MATERIALS PROVIDED
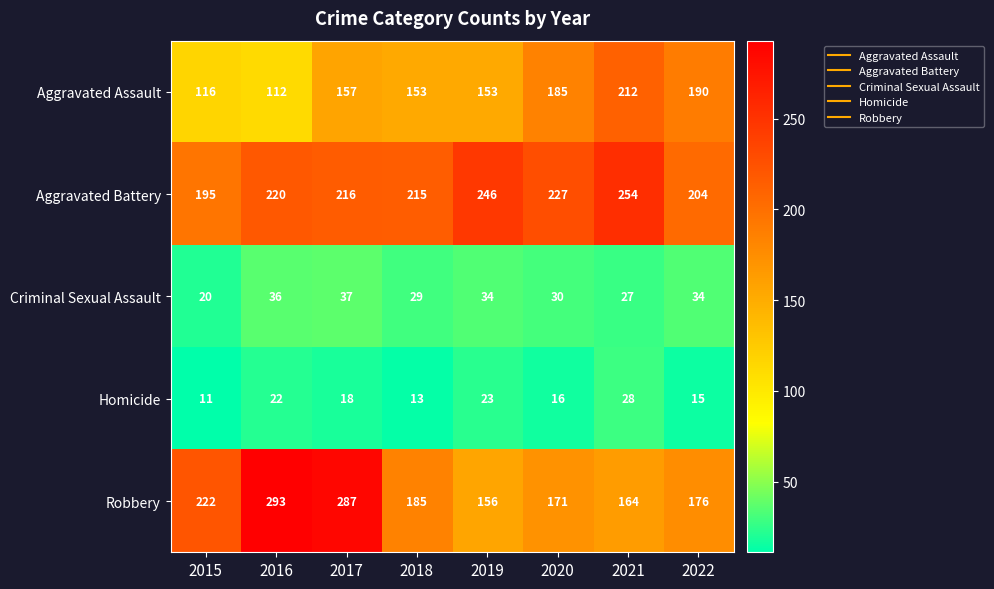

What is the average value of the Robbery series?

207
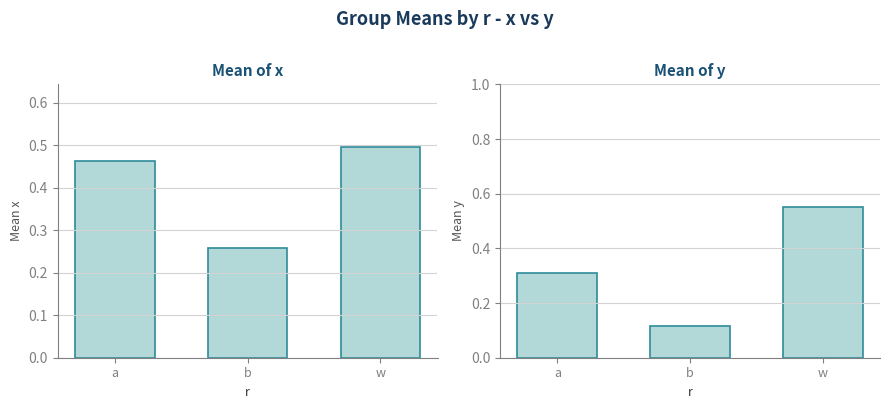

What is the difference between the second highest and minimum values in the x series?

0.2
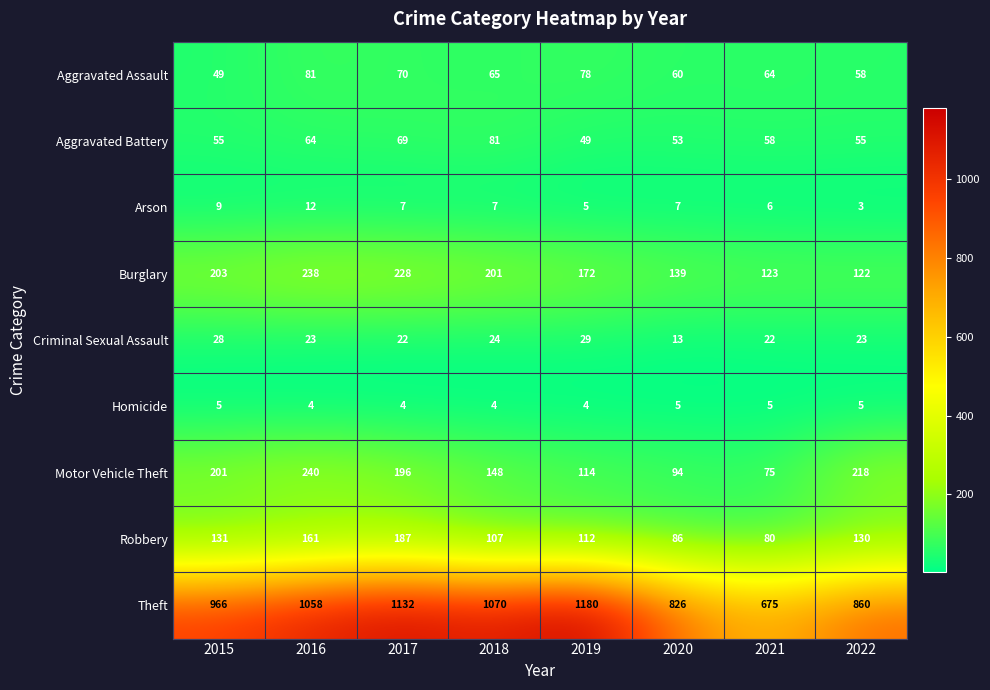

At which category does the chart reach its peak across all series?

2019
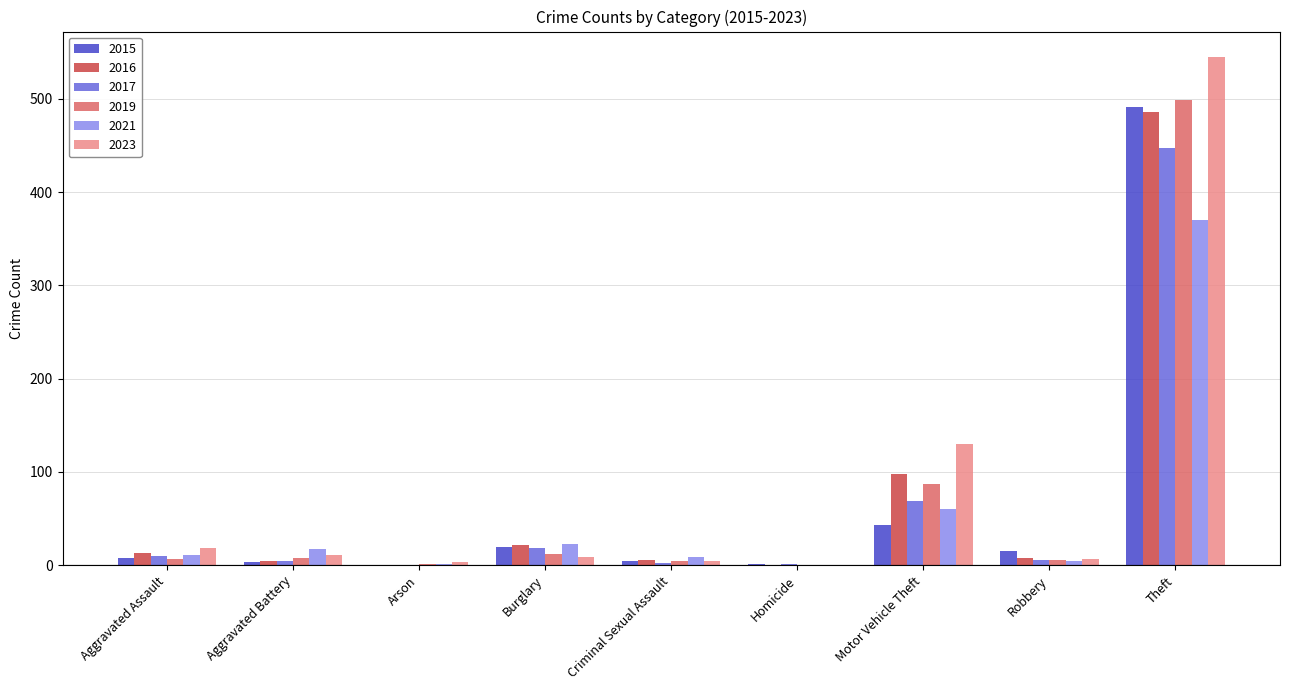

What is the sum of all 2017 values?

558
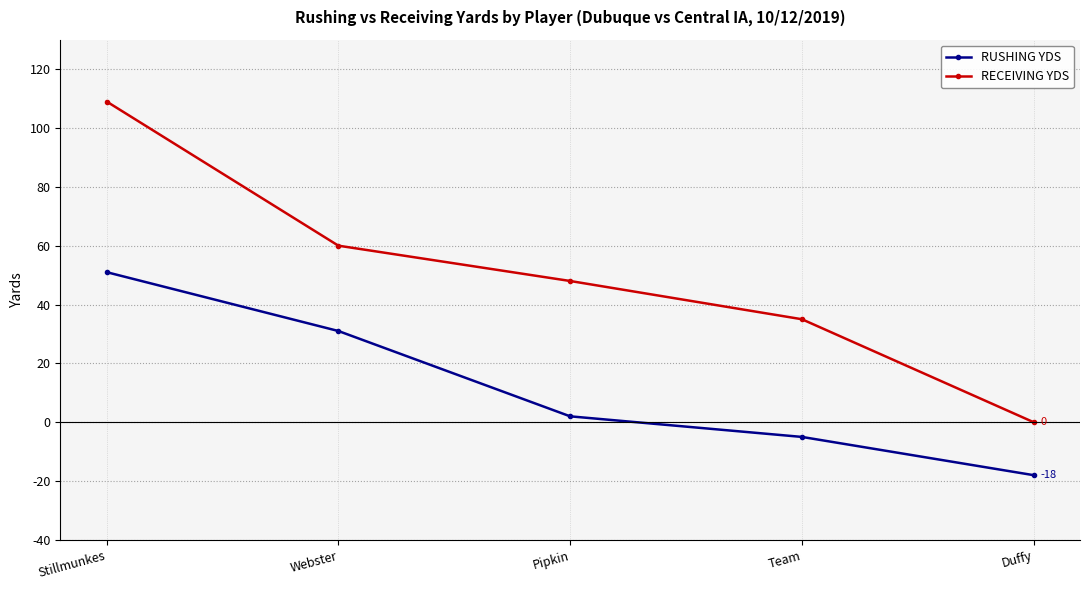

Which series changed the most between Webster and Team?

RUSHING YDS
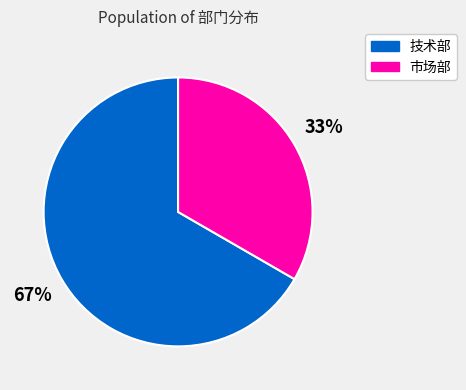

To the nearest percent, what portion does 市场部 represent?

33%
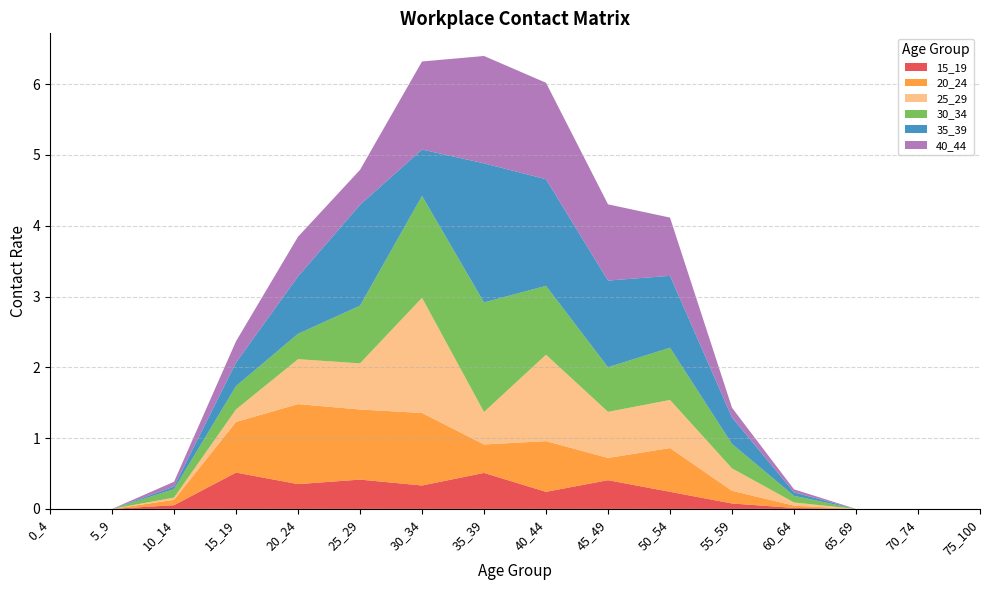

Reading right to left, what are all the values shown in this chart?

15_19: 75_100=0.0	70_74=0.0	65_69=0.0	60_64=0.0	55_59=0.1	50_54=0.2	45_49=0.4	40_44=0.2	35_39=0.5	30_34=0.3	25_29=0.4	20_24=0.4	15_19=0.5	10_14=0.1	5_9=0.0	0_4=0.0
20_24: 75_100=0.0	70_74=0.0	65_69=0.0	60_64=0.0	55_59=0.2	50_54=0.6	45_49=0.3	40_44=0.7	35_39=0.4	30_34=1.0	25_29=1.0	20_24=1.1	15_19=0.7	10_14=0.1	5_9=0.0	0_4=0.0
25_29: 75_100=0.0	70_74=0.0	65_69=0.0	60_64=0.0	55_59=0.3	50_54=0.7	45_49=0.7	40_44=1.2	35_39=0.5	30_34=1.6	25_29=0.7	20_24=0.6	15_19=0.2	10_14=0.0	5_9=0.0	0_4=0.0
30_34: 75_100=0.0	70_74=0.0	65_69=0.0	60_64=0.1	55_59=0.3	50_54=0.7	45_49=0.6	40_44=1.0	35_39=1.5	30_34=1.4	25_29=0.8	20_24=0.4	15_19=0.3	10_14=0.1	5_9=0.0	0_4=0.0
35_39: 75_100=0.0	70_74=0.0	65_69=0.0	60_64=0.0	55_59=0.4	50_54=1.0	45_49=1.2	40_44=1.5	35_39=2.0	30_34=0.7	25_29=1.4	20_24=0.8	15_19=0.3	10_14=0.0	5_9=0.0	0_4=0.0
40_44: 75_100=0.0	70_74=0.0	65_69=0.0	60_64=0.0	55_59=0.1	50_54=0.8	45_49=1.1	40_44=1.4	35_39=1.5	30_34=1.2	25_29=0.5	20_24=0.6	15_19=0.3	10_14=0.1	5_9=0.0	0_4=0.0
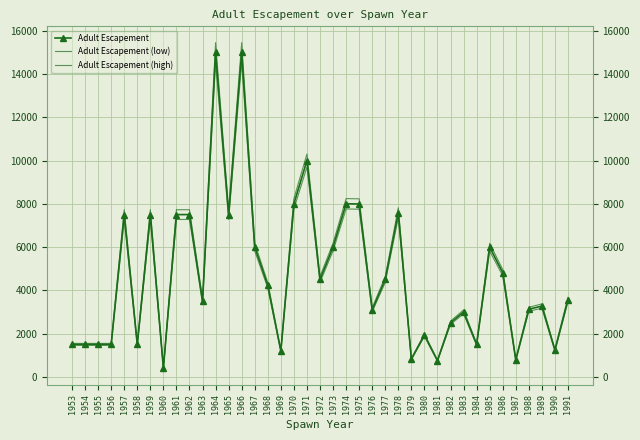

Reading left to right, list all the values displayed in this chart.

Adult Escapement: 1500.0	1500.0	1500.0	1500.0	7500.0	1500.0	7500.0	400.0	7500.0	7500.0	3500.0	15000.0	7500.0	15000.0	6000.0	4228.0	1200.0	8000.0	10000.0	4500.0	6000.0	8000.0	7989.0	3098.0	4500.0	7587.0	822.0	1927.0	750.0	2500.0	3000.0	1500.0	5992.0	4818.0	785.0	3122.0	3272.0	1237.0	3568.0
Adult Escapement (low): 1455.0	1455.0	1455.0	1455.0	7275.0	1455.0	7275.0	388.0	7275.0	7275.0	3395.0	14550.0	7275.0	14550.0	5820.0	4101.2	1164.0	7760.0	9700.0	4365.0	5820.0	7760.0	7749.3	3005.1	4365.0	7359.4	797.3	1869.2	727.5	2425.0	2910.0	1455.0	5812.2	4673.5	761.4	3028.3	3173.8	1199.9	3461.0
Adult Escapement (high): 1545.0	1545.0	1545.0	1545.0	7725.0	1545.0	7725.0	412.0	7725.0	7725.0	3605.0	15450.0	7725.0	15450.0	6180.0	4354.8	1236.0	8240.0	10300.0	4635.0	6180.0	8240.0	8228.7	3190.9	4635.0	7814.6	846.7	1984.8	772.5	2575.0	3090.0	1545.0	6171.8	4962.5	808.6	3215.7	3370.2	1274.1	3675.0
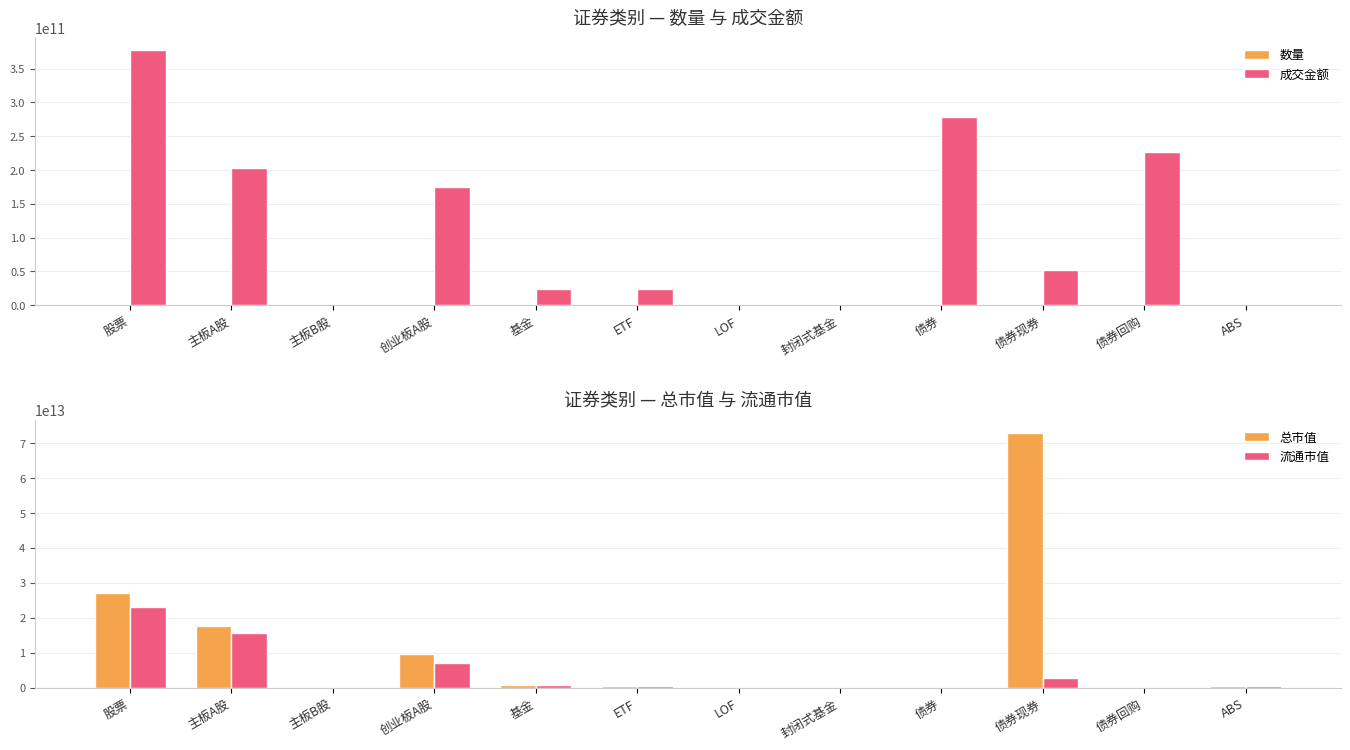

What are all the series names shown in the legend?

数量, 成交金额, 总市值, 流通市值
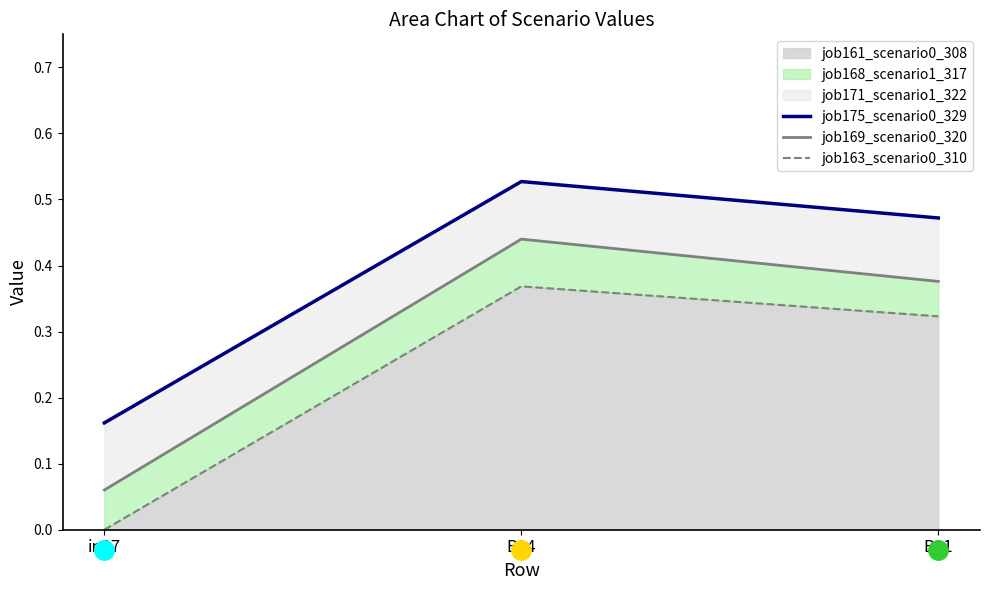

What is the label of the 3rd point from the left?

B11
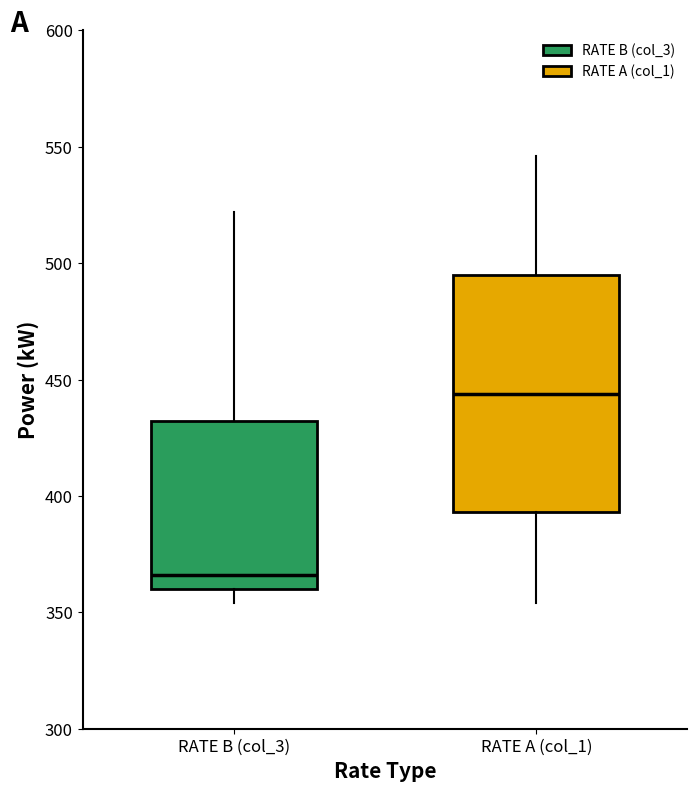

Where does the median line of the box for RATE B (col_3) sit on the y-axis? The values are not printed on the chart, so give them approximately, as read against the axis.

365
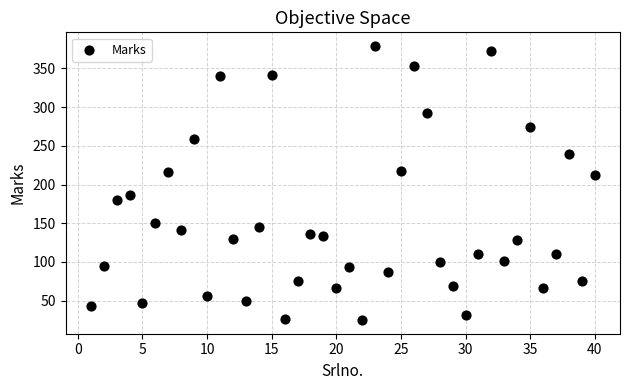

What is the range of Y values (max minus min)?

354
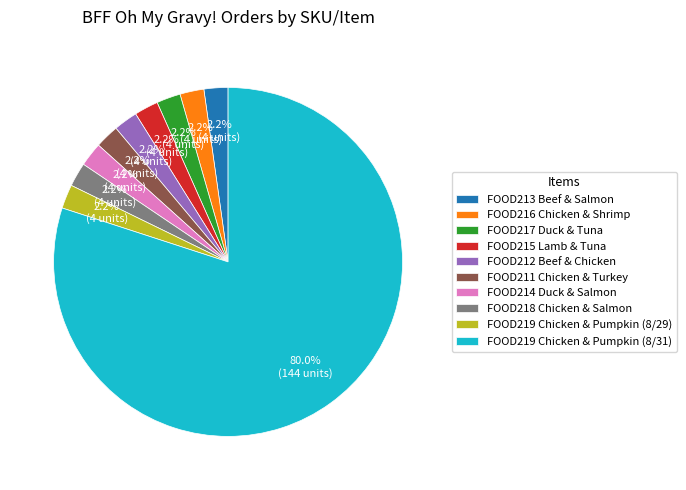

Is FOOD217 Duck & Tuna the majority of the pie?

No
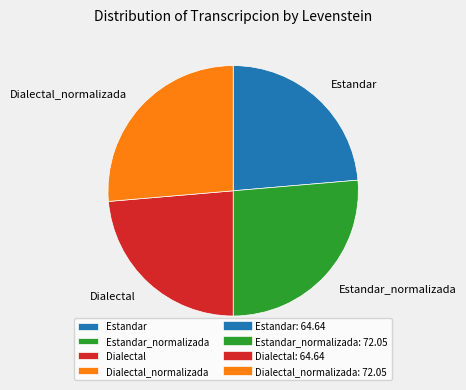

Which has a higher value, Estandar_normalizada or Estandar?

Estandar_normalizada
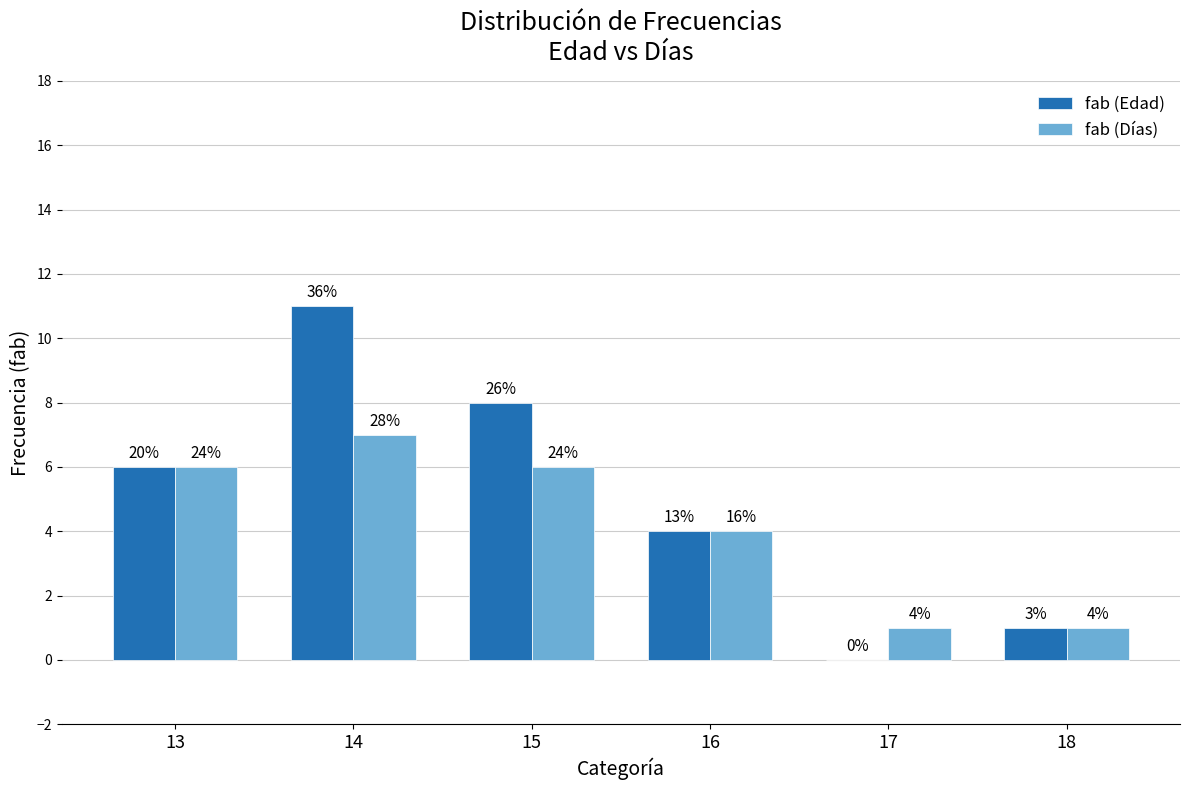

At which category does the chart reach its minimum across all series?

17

REQUIRED WORK
Gather every line above that contains the word "shown".

YOUR RESPONSE
Reading right to left, what are all the values shown in this chart?
What are all the series names shown in the legend?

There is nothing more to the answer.